Model cards exist to move and sell models. That's not a criticism, it's their job. My job is different. I download the weights, run them myself, publish the logs, and write down exactly what happened.
One run per benchmark. I don't average across multiple runs. It's expensive and, for the mostly deterministic setups used here, rarely changes the headline result.
The exception is when the harness gets in the way of measuring the model. A common example is a reasoning model hitting an 8K token cap and getting cut off before it reaches an answer. In those cases I rerun with a sensible limit and note it on the result page.
Models run at full precision (FP16/BF16) or quantized (Q4 and friends). Quantization changes results. A Q4 score and an FP16 score aren't making the same claim, so they're reported separately.
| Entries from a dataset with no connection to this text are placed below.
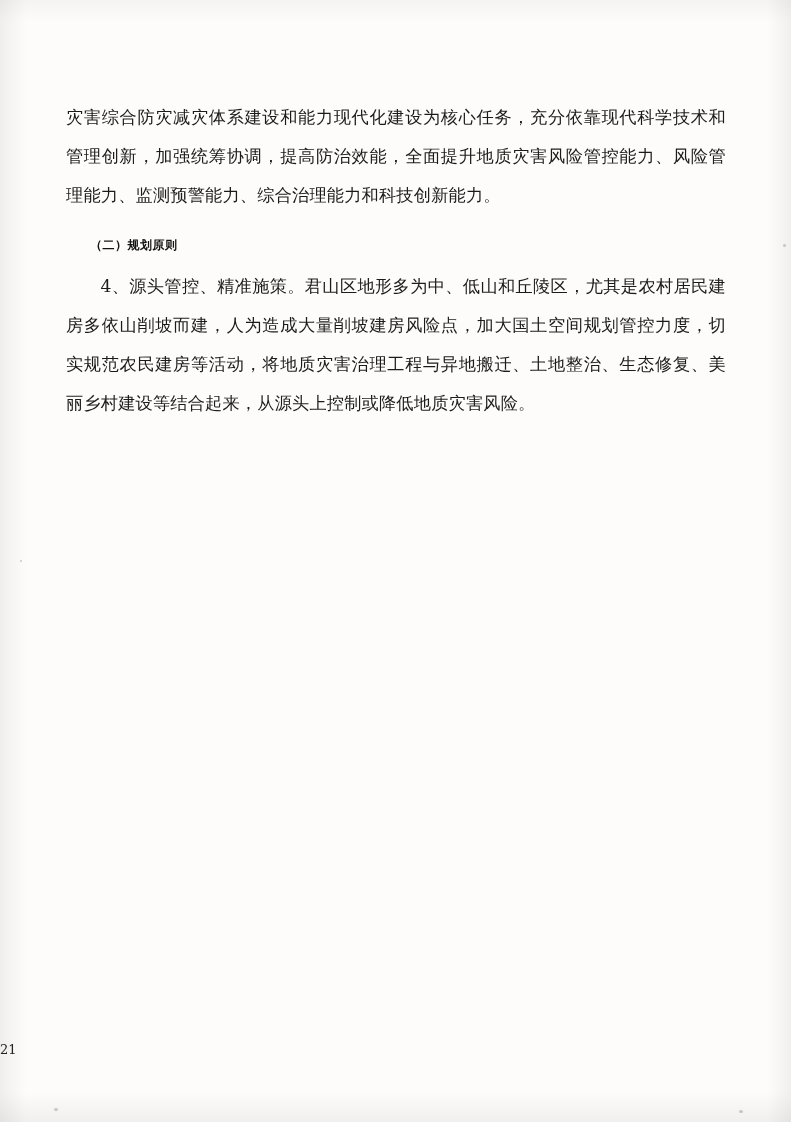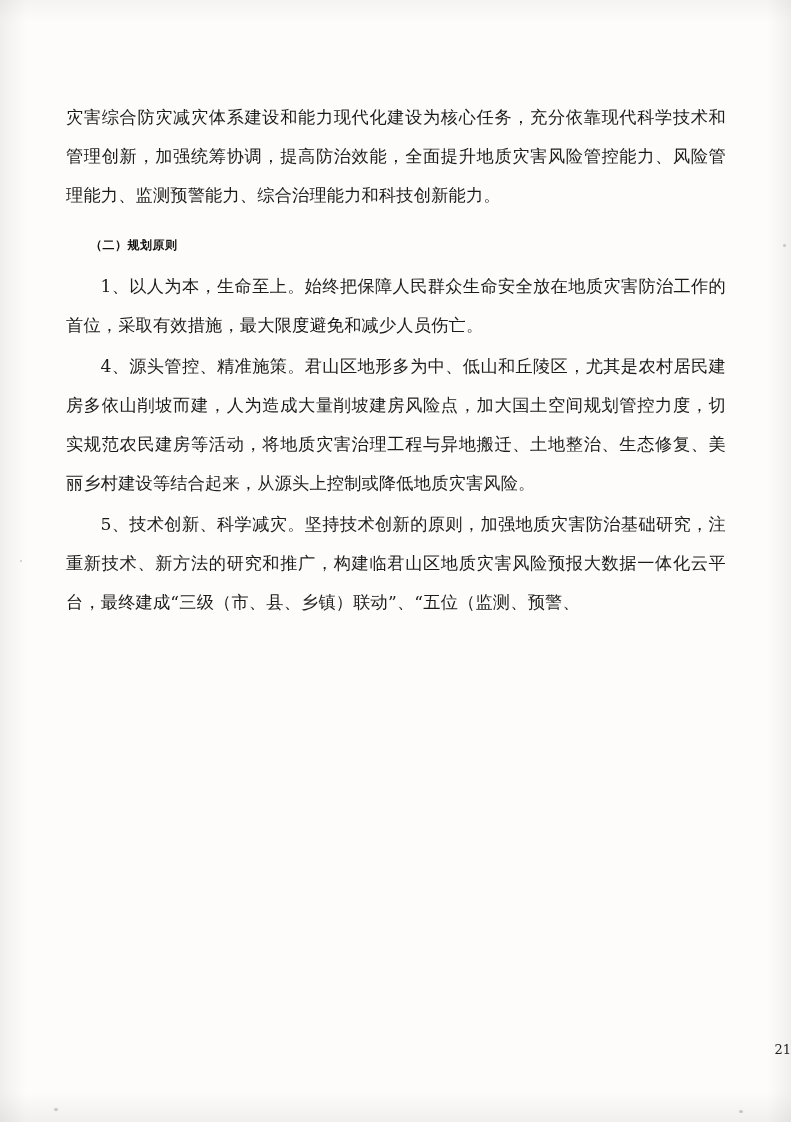--- a/index.html
+++ b/index.html
@@ -94,7 +94,6 @@
 
     <h2 class="heading">（二）规划原则</h2>
 
-    <p class="para indent">1、以人为本，生命至上。始终把保障人民群众生命安全放在地质灾害防治工作的首位，采取有效措施，最大限度避免和减少人员伤亡。</p>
I use the standard named harnesses, not my own scoring code, so the numbers line up with what everyone else reports:
| Benchmark | Harness | Setup |
|---|---|---|
| GPQA Diamond | lm-evaluation-harness | 0-shot, loglikelihood |
| GSM8K | lm-evaluation-harness | 5-shot, strict |
| MMLU-Pro | lm-evaluation-harness | 5-shot |
| HumanEval+ | bigcode-evaluation-harness | pass@1 |
| AIME 2024 | custom generation script | 0-shot, greedy |
Harness versions and any per-model patches live on each model's page and in the repo.
Some of these architectures won't even load without a specific transformers
or vllm pin (Ling and Ring need a bailing_moe_v2 patch, for
instance), so that gets recorded too.
Runs happen on disclosed cloud GPUs (usually a RunPod A6000 48GB) or local hardware. Hardware affects speed and occasionally affects results. The exact machine is listed for every run.
The raw harness output for every run goes up in the GitHub repo next to the score. Don't trust the summary number? Read the actual run. Or clone the repo and reproduce it.
When a vendor has published a number, it shows up in amber beside my measured result in ice blue. Amber is always the vendor's claim. It's there for context, and it stays unconfirmed unless there's a measured number sitting next to it.